In another study published in 2019, Graß et al. [39] described an anomaly detection method to detect faults in the fans of a reflow oven. Asides from the absence of labeled data, which conditioned the type of learning methods that could be applied to the problem, the authors also had to consider that different items were processed in the same production line. A reconfiguration of machine parameters occurs whenever the production of a new item begins, leading to different patterns of sensor measurements in the time series data that should not be interpreted as anomalies. To deal with this problem the authors began by clustering the data according to the different machine configurations. After this, for each cluster, the data was segmented, and suitable features were extracted for each segment. Finally, K-NN was used to define an anomaly threshold based on the mean distance between a given segment and its k nearest neighbors. The proposed approach was tested using seven years of historical data, successfully demonstrating its ability to detect fan malfunctions.

Continuing in 2019, the authors of [49] used a quantitative association rule mining method to predict the RUL of industrial equipment. The proposed algorithm, named “Rules 4 Rare Events” (R4RE), improves an algorithm previously proposed by the same authors, by allowing quantifications of the consequent item in closed intervals and integrating online pruning of the generated rules. After being applied to sensor data collected from a real factory between October and December of 2018, the R4RE algorithm produced about 4500 rules that estimated the RUL (RUL-time) of the machines that were being monitored. Additionally, the authors used an expanded dataset to predict the RUL in terms of produced parts (RUL-parts), i.e., the number of units a machine can produce before a failure occurs. Measuring the RUL in terms of parts was considered by the authors as being a more robust measure, since it does not consider the periods when a machine was idle or turned off. When compared with other machine learning models, the R4RE model achieved the best results in the prediction of the RUL-time (RMSE = 34.2 ; MAE = 28.7; MAPE% = 20.1) and was among the top contenders in the prediction of the RUL-parts (RMSE = 668.7 ; MAE = 120.8; MAPE% = 3.76).

* * * *

## ABOUT THIS TASK
Reproduce the passage on fault detection and remaining-useful-life prediction word for word.

## DATASET CONTENT
* * * *

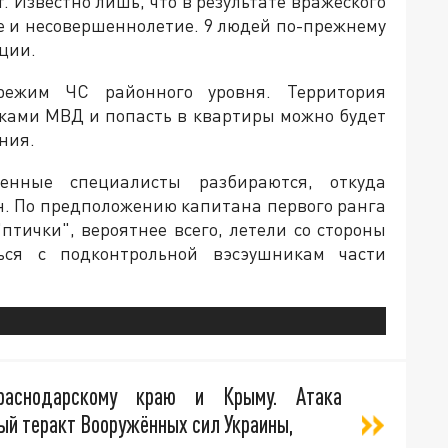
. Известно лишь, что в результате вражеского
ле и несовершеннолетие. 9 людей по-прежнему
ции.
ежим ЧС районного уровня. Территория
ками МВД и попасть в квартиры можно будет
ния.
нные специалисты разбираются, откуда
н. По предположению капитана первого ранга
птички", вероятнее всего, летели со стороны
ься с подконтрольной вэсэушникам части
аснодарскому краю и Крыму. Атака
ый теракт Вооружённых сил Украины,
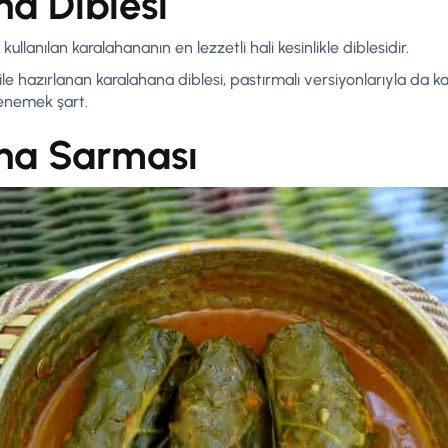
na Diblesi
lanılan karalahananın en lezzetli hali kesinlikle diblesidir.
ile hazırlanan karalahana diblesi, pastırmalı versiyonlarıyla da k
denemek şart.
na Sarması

* * * *

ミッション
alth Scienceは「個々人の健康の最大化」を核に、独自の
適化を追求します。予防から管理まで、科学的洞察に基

* * * *

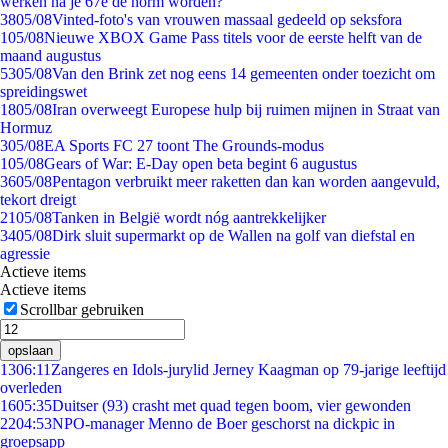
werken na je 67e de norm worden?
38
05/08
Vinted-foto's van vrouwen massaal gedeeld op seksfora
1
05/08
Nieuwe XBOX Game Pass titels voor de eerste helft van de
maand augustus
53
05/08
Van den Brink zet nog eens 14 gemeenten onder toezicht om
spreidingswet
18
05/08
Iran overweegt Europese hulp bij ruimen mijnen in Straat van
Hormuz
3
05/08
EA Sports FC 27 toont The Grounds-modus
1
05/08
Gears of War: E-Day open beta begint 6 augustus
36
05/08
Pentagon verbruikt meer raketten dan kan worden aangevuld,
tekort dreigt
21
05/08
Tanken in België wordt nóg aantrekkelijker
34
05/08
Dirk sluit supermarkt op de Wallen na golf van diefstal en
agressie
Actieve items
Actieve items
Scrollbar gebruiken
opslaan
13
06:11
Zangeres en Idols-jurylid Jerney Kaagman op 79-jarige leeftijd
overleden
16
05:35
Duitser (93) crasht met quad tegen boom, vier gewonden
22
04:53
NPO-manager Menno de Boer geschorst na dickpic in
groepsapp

* * * *

## RESULT OF THIS TASK
In another study published in 2019, Graß et al. [39] described an anomaly detection method to detect faults in the fans of a reflow oven. Asides from the absence of labeled data, which conditioned the type of learning methods that could be applied to the problem, the authors also had to consider that different items were processed in the same production line. A reconfiguration of machine parameters occurs whenever the production of a new item begins, leading to different patterns of sensor measurements in the time series data that should not be interpreted as anomalies. To deal with this problem the authors began by clustering the data according to the different machine configurations. After this, for each cluster, the data was segmented, and suitable features were extracted for each segment. Finally, K-NN was used to define an anomaly threshold based on the mean distance between a given segment and its k nearest neighbors. The proposed approach was tested using seven years of historical data, successfully demonstrating its ability to detect fan malfunctions.

Continuing in 2019, the authors of [49] used a quantitative association rule mining method to predict the RUL of industrial equipment. The proposed algorithm, named “Rules 4 Rare Events” (R4RE), improves an algorithm previously proposed by the same authors, by allowing quantifications of the consequent item in closed intervals and integrating online pruning of the generated rules. After being applied to sensor data collected from a real factory between October and December of 2018, the R4RE algorithm produced about 4500 rules that estimated the RUL (RUL-time) of the machines that were being monitored. Additionally, the authors used an expanded dataset to predict the RUL in terms of produced parts (RUL-parts), i.e., the number of units a machine can produce before a failure occurs. Measuring the RUL in terms of parts was considered by the authors as being a more robust measure, since it does not consider the periods when a machine was idle or turned off. When compared with other machine learning models, the R4RE model achieved the best results in the prediction of the RUL-time (RMSE = 34.2 ; MAE = 28.7; MAPE% = 20.1) and was among the top contenders in the prediction of the RUL-parts (RMSE = 668.7 ; MAE = 120.8; MAPE% = 3.76).